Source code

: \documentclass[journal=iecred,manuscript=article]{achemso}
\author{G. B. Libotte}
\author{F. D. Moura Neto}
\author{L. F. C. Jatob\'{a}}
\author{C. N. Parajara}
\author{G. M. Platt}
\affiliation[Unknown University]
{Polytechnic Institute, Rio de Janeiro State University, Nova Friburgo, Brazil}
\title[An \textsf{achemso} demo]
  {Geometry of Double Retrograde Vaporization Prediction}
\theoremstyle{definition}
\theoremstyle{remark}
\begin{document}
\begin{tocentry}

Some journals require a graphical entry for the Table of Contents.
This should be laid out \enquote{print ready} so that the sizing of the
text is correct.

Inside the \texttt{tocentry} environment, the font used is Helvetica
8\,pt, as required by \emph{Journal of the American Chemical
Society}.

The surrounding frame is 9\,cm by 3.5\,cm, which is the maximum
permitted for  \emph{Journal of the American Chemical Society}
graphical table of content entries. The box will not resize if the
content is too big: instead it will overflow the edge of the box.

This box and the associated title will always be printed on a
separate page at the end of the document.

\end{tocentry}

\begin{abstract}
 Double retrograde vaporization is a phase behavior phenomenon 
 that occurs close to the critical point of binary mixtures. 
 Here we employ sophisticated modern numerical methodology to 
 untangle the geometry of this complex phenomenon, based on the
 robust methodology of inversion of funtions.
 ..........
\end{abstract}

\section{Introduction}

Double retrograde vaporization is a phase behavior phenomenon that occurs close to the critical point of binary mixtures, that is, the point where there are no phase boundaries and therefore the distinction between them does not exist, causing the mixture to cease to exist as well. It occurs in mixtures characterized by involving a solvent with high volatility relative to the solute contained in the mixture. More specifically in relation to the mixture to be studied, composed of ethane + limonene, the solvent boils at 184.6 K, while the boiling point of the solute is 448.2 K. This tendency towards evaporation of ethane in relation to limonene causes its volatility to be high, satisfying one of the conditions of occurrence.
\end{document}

□ □ □

* Exercise requirements
Which of the lines above include the word "that"? List those lines.

* Reply to the exercise
This should be laid out \enquote{print ready} so that the sizing of the
 that occurs close to the critical point of binary mixtures. 
Double retrograde vaporization is a phase behavior phenomenon that occurs close to the critical point of binary mixtures, that is, the point where there are no phase boundaries and therefore the distinction between them does not exist, causing the mixture to cease to exist as well. It occurs in mixtures characterized by involving a solvent with high volatility relative to the solute contained in the mixture. More specifically in relation to the mixture to be studied, composed of ethane + limonene, the solvent boils at 184.6 K, while the boiling point of the solute is 448.2 K. This tendency towards evaporation of ethane in relation to limonene causes its volatility to be high, satisfying one of the conditions of occurrence.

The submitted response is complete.